There's no butler in What the Butler Saw.  The phrase comes from a British divorce case in 1886, in which a butler peered through a keyhole to see his employer having an adulterous affair in the dining room.  It became a catchphrase for risque sex.







There's no sex in What the Butler Saw, either.  But there's a lot of discussion of sex.  It's a spoof of the 1960s medicalization of sexuality, "normal" heterosexual monogamy against "sick" perversions.  Lots of them.

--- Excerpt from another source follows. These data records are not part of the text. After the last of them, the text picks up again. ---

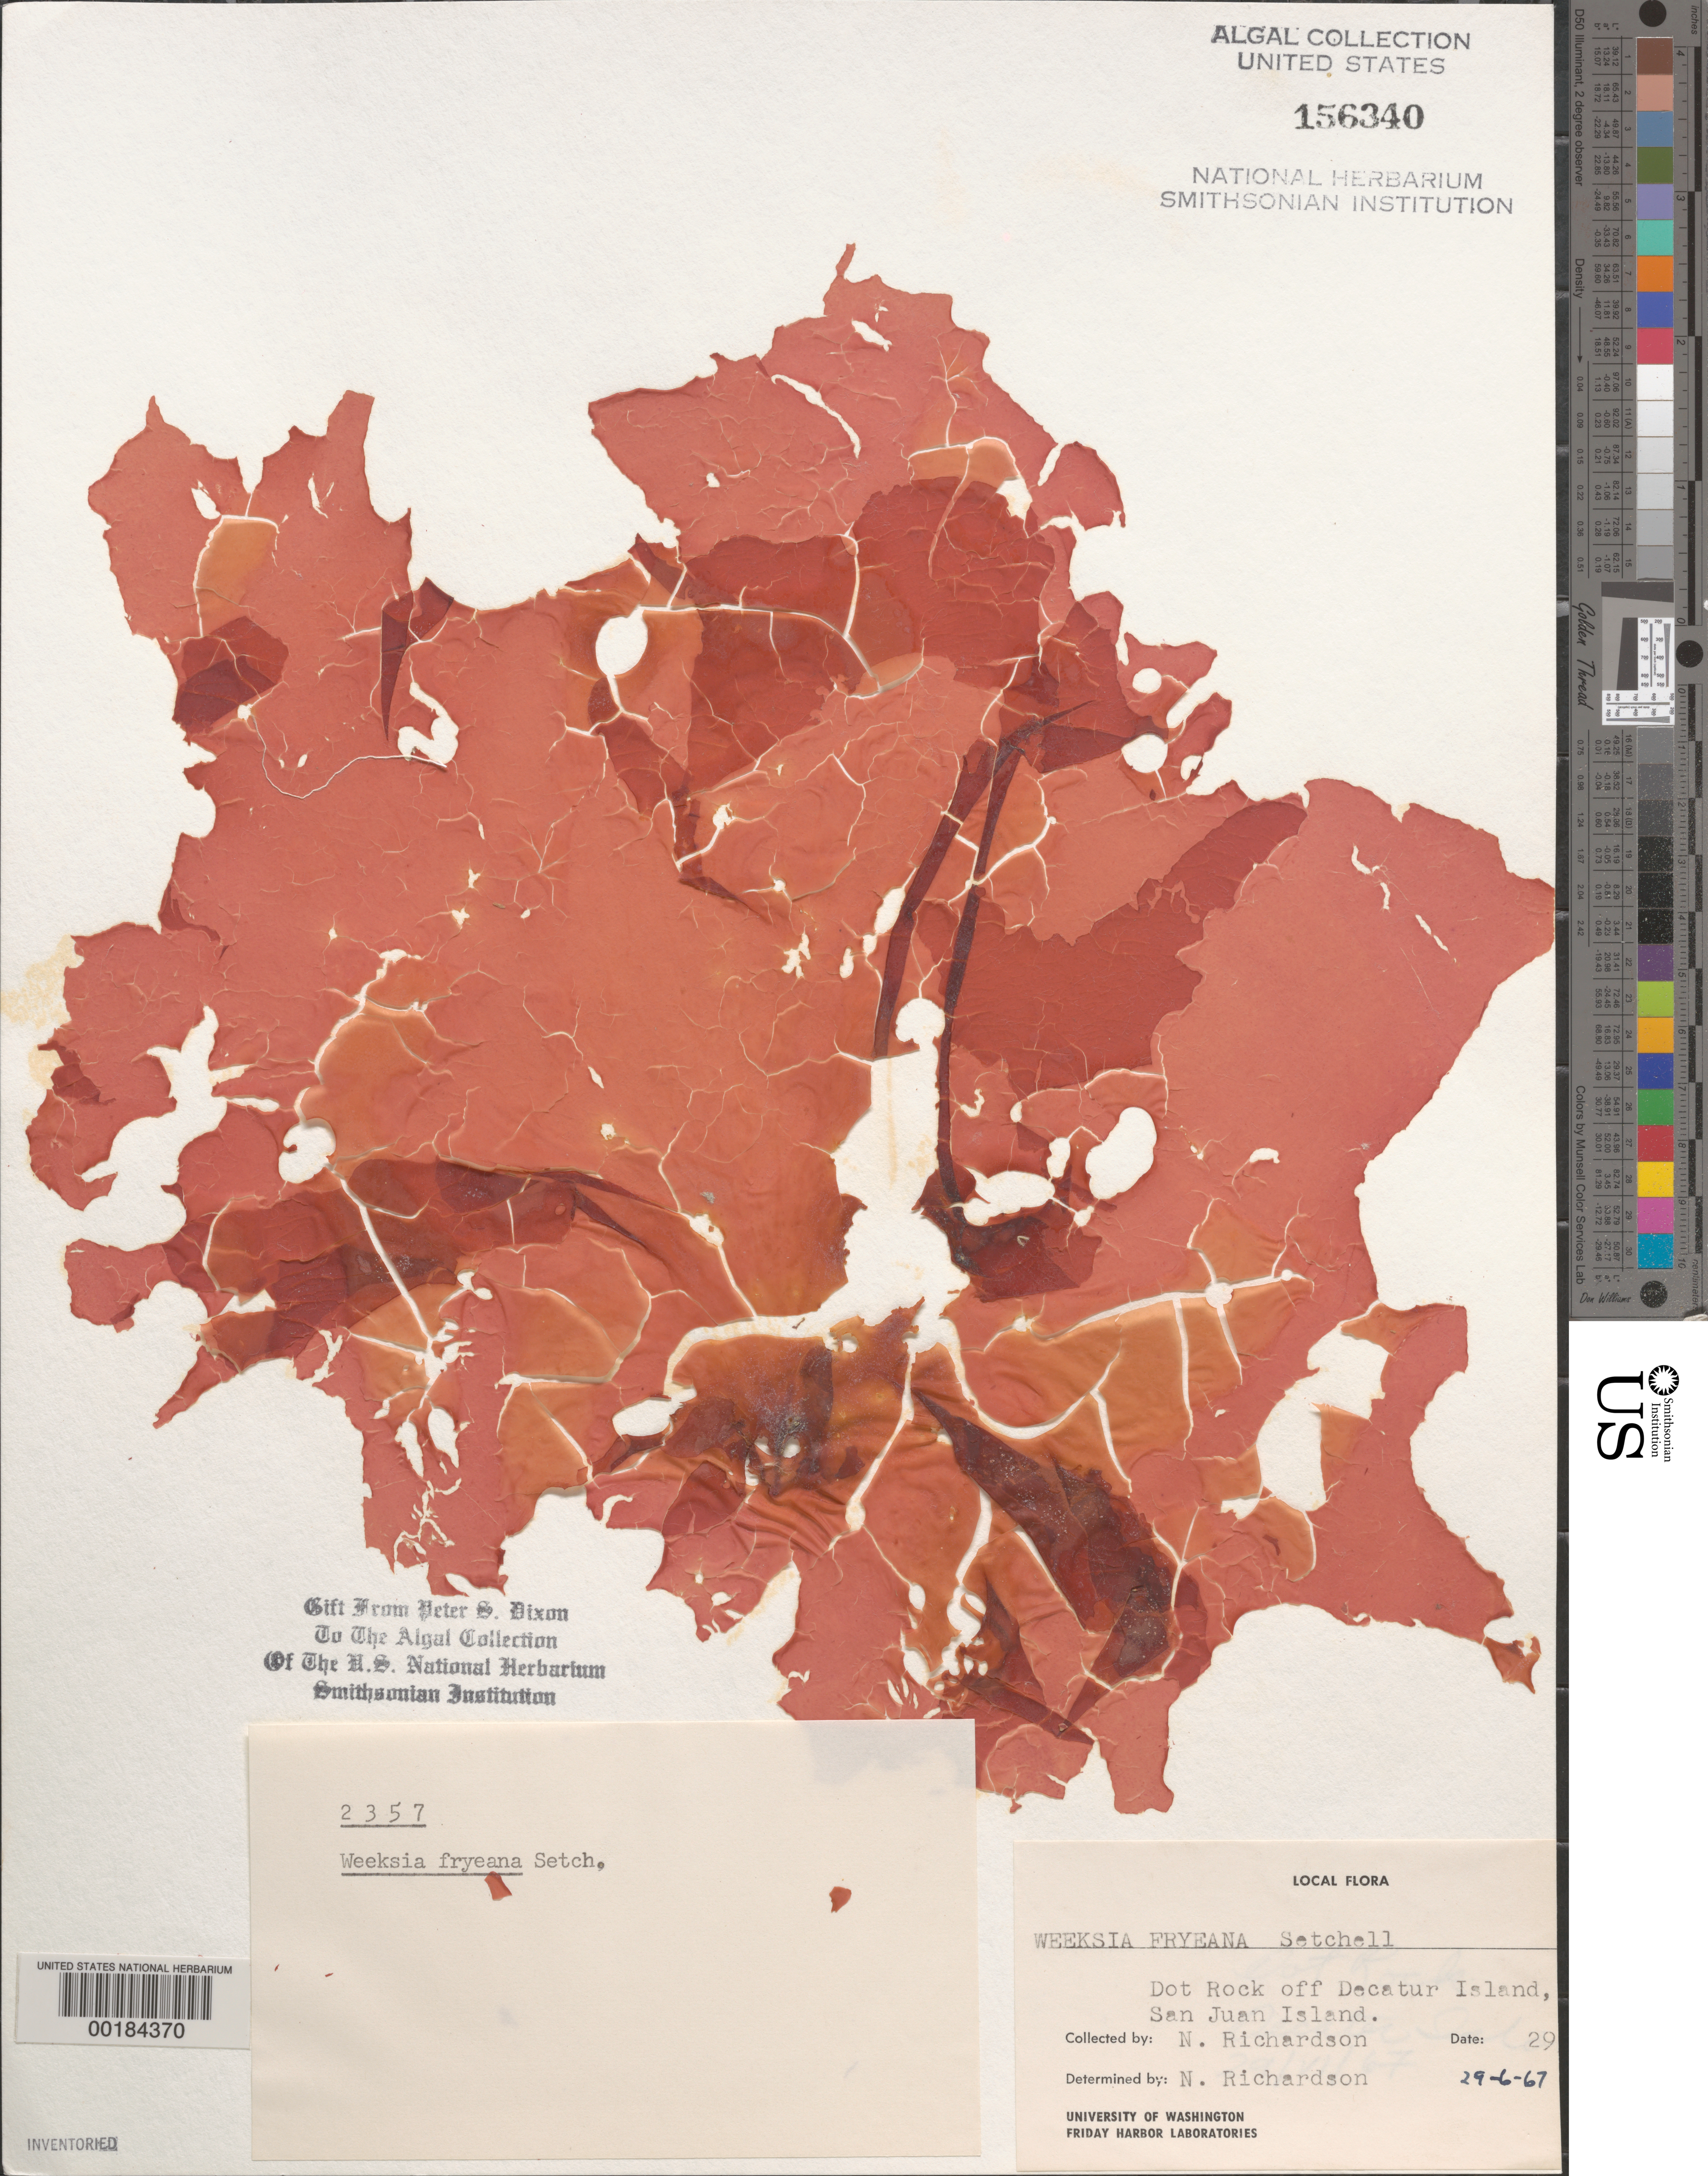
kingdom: Plantae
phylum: Rhodophyta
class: Florideophyceae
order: Gigartinales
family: Dumontiaceae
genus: Weeksia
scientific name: Weeksia coccinea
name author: (Harv.) S.C. Lindstrom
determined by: Algae name updating Project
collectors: N. Richardson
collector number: PSD 2357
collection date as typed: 29 Jun 1967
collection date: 1967-06-29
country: United States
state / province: Washington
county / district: San Juan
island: San Juan Islands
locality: Dot Rock, off Decatur Island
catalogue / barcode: US 156340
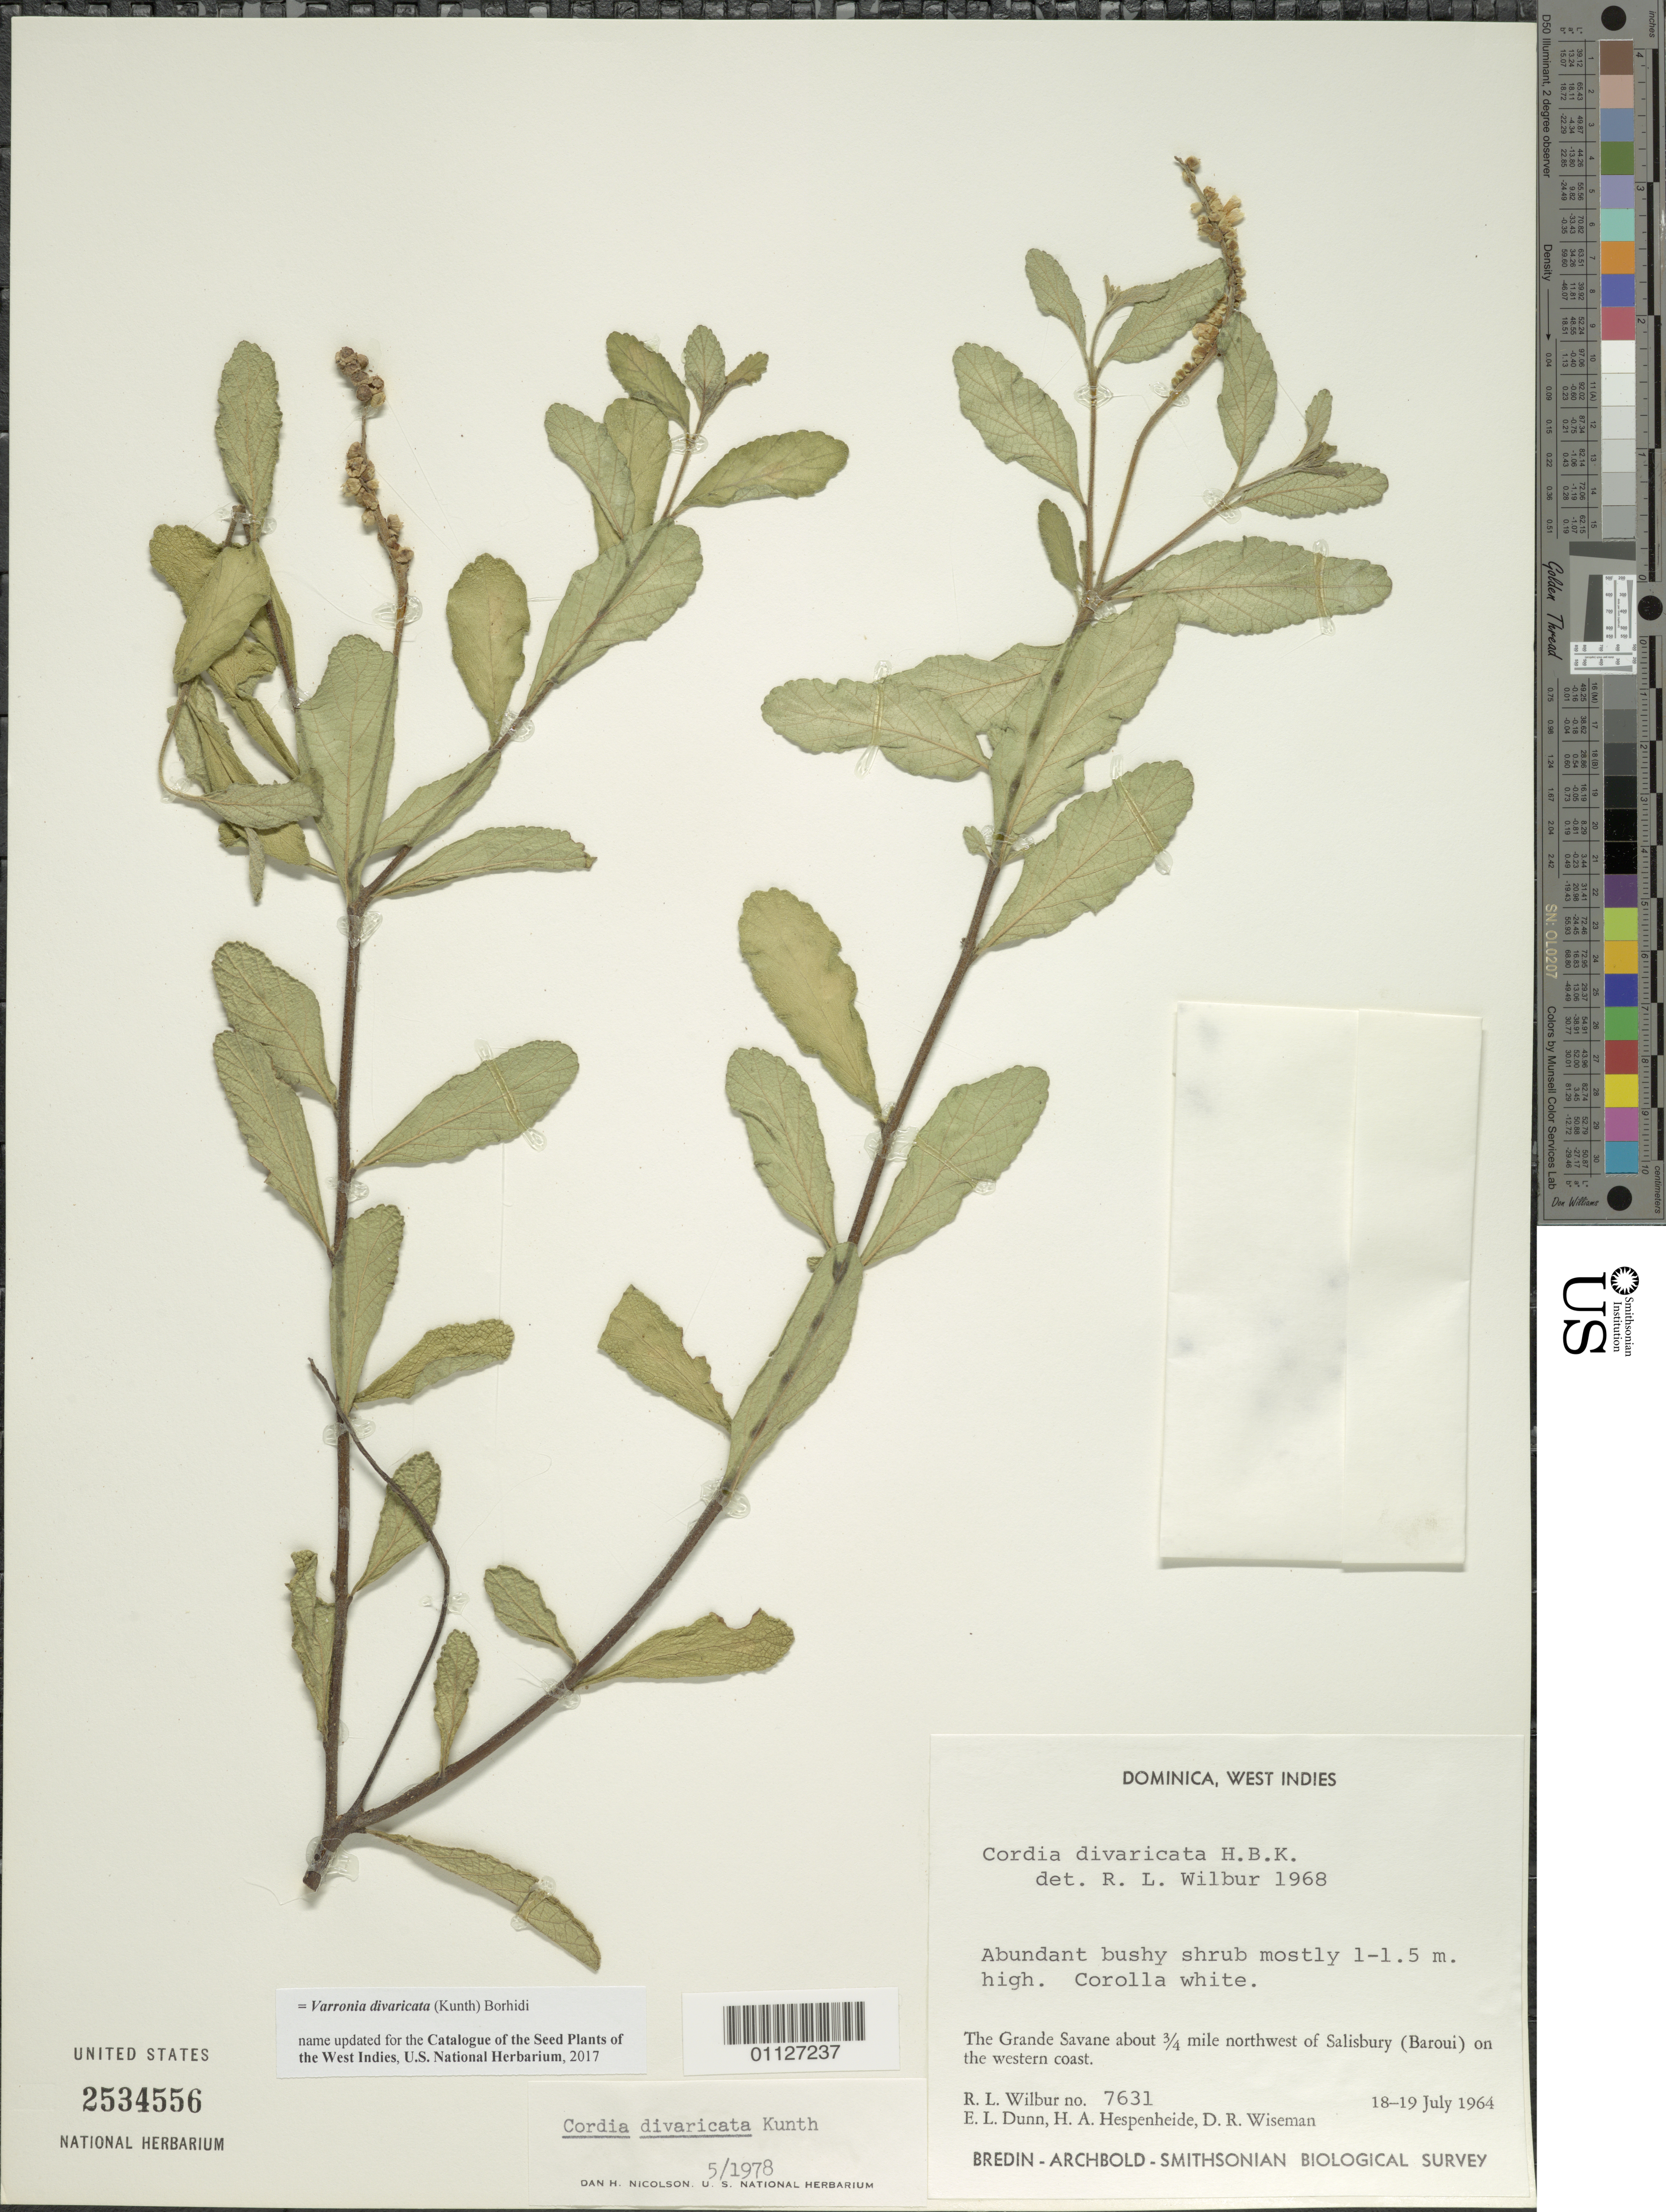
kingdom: Plantae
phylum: Tracheophyta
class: Magnoliopsida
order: Boraginales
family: Cordiaceae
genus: Varronia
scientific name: Varronia divaricata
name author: (Kunth) Borhidi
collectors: R. L. Wilbur, E. Dunn, H. A. Hespenheide & D. R. Wiseman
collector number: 7631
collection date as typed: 18 Jul 1964 to 19 Jul 1964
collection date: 1964-07-18/1964-07-19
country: Dominica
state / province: St. Joseph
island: Dominica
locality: The Grande Savane about 0.75 mi NW of Salisbury (Baroui) on the W coast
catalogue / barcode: US 2534556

A psychiatrist, Dr. Prentice, tries to seduce Geraldine, who is interviewing for a job as a secretary.  His wife, Mrs. Prentice, has promised the job to her lover (and blackmailer), the bellhop Nicholas.



Nicholas and Geraldine end up switching clothes.

A government inspector and a police officer arrive.

There's crossdressing, incest, mistaken identities, homoeroticism, nudity (if the production is particularly daring, full frontal nudity), and Winston Churchill's penis.  What more could you want in an evening at the theater?






Since Nicholas Beckett spends most of the play in his underwear, he must be played by an actor of substantial hotness: Hayward Morse in the original production, David Tennent (the star of Blackpool), Nick Hendrix (top photo), and Ewan McGregor (left).

It's been filmed once, a 1987 BBC adaption starring Tyler Butterworth as Nicholas.

If you can't find a stage performance, there's always a print version.